Using HTTP Content-Range headers to resume file uploads

Resumable file transfers are sometimes necessary in situations where a large amount of data must be sent over a network that experiences intermittent outages. This could be the case when a remote worker at a rural job site has tethered their laptop via a weak cellular signal and needs to upload a large file package back to home office. In many cases using an FTP server may not be an option due to corporate policy or perhaps you are building a service that must perform addiational processing at the ment that a file is completely transfered.

Utilizing content-range support of the HTTP protocol can solve the problem. A content-range header is a standard HTTP header that informs the receiver of our intention to provide only a part of a larger set of bytes. RFC 7233 contains the detail of how this header is expected to behave.

__Given records__.
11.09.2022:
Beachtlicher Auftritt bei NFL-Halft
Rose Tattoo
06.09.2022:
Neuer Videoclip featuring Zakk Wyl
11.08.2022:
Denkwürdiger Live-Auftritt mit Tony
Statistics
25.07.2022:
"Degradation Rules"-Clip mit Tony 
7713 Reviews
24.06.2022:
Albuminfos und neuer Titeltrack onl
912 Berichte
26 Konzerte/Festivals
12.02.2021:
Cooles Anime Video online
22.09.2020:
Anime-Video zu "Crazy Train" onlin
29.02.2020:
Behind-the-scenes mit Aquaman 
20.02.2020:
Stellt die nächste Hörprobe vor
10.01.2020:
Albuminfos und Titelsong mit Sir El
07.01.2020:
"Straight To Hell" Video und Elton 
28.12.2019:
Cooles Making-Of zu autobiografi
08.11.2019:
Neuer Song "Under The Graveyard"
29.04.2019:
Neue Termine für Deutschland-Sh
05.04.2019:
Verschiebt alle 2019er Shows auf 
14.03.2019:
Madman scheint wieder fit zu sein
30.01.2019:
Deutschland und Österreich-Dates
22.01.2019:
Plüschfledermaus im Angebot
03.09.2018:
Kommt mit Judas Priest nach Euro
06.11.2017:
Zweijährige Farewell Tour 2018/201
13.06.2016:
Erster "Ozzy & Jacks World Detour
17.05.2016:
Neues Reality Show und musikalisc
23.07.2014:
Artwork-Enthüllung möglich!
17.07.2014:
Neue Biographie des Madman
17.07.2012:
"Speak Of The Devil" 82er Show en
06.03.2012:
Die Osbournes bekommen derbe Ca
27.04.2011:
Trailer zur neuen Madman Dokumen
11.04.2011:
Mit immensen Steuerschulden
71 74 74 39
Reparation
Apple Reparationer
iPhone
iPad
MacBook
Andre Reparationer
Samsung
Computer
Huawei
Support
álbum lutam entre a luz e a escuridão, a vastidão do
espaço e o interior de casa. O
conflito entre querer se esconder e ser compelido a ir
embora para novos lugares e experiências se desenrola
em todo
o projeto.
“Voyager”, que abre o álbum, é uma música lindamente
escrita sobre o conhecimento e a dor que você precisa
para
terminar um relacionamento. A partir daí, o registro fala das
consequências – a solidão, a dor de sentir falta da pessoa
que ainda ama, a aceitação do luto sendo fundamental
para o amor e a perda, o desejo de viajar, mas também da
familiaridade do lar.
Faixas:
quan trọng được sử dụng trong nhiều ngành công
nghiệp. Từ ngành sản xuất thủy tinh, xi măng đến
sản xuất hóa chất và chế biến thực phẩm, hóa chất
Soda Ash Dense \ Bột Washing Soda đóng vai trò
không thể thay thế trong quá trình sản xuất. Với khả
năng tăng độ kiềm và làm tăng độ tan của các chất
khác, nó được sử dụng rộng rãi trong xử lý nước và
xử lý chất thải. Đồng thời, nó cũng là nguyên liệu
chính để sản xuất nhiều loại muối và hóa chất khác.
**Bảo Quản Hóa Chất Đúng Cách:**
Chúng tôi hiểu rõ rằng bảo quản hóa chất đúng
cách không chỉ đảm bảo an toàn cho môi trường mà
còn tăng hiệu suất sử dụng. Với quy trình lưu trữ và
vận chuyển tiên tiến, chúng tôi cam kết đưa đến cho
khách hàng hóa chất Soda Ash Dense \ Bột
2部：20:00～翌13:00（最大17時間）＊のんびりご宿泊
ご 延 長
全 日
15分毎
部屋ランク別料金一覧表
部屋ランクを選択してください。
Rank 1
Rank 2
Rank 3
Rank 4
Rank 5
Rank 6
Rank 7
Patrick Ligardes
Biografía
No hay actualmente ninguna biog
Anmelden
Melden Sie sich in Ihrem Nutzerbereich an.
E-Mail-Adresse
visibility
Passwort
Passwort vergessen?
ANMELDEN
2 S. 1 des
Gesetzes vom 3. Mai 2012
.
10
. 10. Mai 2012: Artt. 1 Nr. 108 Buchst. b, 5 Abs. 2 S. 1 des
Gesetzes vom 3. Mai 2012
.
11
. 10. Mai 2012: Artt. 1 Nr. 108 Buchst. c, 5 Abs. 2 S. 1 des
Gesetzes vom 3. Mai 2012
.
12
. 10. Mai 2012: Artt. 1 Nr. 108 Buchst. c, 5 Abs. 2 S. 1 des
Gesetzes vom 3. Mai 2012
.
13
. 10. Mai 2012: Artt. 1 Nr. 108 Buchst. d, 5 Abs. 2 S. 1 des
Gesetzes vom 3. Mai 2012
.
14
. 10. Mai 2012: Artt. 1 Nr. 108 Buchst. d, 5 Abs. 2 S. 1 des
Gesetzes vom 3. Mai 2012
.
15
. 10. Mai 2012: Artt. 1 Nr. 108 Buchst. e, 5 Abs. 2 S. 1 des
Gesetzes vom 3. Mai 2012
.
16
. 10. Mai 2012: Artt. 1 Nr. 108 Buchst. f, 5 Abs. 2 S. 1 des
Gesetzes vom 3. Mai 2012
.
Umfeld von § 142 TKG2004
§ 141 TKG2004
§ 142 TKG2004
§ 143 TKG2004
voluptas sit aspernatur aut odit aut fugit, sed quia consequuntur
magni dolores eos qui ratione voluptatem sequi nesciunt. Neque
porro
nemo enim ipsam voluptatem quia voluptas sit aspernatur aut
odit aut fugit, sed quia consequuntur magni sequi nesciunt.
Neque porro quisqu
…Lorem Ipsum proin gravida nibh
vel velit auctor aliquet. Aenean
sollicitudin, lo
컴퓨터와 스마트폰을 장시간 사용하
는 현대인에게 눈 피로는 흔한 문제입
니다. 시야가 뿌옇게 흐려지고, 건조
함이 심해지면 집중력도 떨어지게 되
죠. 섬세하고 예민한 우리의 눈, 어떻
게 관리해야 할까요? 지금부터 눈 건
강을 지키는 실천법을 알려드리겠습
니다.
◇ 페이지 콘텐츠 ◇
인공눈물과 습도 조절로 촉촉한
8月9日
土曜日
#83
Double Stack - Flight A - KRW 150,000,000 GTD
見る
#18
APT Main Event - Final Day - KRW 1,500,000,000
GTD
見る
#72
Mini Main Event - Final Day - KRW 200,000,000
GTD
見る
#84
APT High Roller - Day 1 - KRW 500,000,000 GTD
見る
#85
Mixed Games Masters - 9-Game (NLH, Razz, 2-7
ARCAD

__What is expected__. Carry on the write-up about resuming file uploads with HTTP Content-Range headers, starting right after its final sentence.

__Reply to the task__.
Content ranged transfers allow the client application to upload a large file in smaller chunks. To do so we need to ensure that the file that we are uploading will not be modified during the time that the transfer is occuring, this makes sense as we are effictively creating a promise to the receiver that we are uploading pieces of a whole, which when assembled on the receiving side can be pieced back together.

The client can also elect to send file chunks of anysize, this may be useful as a tuning parameter for the system, balancing between overall speed of transfer and resiliance against timeouts or network interruption.

This sequence diagram outlines the process:

Http Resumable Sequence Diagram

Metadata is sent from the client to the server in the initial upload header, here we have chosen to send a content-length of 524K out of our intended 25MB file. The body of this message contains the actual bits of the first part of this file.

Content-Length: 524288
Content-Type: application/zip
Content-Range: bytes 0-524287/25000000

[BYTES 0-524287]

If the upload is successful then the server will respond back with a 308 Resume incomplete message. The response indicates from the server how much of the content was received at the given offset, in this case the file was uploaded beginning at byte marker 0, and completed with 524288 bytes total.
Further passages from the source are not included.